*PROBLEM STATEMENT*. Count the lines below that contain the string "lower", and reply with the number alone.

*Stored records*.
** Begin **

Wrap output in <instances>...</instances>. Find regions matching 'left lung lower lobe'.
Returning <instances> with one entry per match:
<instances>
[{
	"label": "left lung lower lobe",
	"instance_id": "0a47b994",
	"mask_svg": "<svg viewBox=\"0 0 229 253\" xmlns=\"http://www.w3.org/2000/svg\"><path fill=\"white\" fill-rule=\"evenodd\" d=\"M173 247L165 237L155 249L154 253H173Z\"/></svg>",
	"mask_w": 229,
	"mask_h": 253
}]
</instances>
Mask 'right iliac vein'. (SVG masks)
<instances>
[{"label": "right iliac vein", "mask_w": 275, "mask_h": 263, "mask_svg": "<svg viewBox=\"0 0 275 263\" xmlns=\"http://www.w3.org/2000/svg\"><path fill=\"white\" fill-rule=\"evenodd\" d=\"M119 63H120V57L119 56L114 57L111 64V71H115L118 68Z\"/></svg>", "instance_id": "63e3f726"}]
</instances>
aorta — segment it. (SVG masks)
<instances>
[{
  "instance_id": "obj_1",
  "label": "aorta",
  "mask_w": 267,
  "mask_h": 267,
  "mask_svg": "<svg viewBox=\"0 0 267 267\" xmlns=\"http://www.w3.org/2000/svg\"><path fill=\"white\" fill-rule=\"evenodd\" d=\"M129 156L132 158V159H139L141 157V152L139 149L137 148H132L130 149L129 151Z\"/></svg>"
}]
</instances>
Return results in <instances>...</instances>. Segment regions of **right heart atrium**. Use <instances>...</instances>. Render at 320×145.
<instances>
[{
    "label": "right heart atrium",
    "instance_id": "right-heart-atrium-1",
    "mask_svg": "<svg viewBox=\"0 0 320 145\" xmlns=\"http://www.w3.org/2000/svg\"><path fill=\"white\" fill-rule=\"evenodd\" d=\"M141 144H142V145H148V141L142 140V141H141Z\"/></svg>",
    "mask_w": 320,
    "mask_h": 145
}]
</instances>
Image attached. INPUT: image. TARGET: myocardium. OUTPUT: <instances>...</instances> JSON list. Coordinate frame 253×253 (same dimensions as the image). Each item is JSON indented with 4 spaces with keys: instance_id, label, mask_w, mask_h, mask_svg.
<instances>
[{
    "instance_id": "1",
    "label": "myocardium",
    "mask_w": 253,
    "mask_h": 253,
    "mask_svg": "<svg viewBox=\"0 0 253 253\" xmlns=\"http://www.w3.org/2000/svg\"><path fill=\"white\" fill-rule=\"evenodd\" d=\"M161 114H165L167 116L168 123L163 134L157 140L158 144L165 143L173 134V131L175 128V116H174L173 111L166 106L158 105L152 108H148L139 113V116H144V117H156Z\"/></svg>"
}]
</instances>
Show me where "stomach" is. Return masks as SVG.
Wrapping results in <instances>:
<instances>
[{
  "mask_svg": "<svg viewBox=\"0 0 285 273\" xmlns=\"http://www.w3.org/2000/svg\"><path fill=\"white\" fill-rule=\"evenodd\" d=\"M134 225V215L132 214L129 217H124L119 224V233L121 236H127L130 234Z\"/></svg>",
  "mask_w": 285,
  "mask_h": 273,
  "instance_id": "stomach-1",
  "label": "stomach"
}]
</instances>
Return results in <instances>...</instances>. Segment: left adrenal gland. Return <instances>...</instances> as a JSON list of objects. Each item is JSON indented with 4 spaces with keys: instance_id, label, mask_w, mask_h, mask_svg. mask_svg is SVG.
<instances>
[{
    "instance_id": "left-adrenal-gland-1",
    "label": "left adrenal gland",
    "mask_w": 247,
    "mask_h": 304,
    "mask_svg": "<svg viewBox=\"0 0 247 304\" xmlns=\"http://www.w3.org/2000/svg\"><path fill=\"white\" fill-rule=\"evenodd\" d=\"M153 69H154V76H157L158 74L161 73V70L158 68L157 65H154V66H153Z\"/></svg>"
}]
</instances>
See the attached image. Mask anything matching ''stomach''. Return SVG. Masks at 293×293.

** End **

*RESPONSE TO THIS EXERCISE*. 2